Final answer:
The initial velocity of the 2kg bowling ball was 6.15m/s directed towards the wall before collision.
Step-by-step explanation:
To determine the initial velocity of a 2kg bowling ball that exerts a 10N force on a wall and moves at -6m/s after collision, we can use the impulse-momentum theorem. The impulse exerted on an object is equal to the change in momentum of the object, with impulse being the product of the force and the time of contact (impulse=force×time) and momentum being the product of mass and velocity (momentum = mass× velocity).
The final velocity (Vf) is given as -6m/s. Since the ball is coming back after the collision, the velocity is in the opposite direction of the initial velocity. The time of collision is given as 0.03s.

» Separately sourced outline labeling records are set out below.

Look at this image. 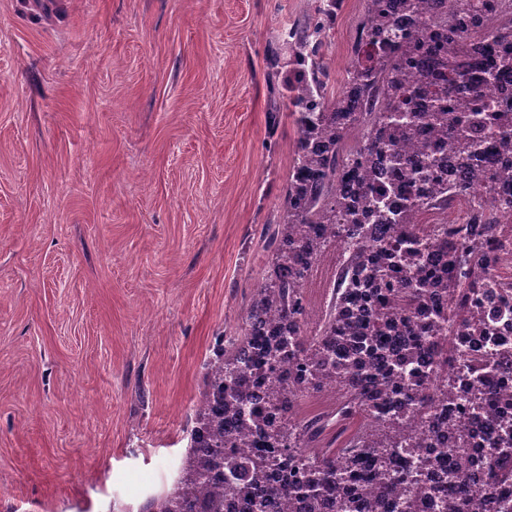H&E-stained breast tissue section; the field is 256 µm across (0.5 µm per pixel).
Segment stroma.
Listing matches in <instances>:
<instances>
[{
  "mask_svg": "<svg viewBox=\"0 0 512 512\" xmlns=\"http://www.w3.org/2000/svg\"><path fill=\"white\" fill-rule=\"evenodd\" d=\"M311 0H0V512H145L266 263ZM362 0L324 59L341 88Z\"/></svg>",
  "mask_w": 512,
  "mask_h": 512,
  "instance_id": "stroma-1",
  "label": "stroma"
}]
</instances>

First, we calculate the impulse: Impulse = 10N × 0.03s = 0.3 N×s
Then, we calculate the change in momentum:
Change in momentum = mass × change in velocity = mass × (Vf - Vi)
Since Impulse = Change in momentum, 0.3 N×s = 2kg × (-6m/s - Vi)
Solving for Vi we get: Vi = -6m/s - (0.3 N×s / 2kg) = -6m/s - 0.15m/s = -6.15m/s
The negative sign indicates that the initial velocity was in the opposite direction to the final velocity after the collision, which means that the ball was traveling towards the wall at 6.15m/s before hitting the wall.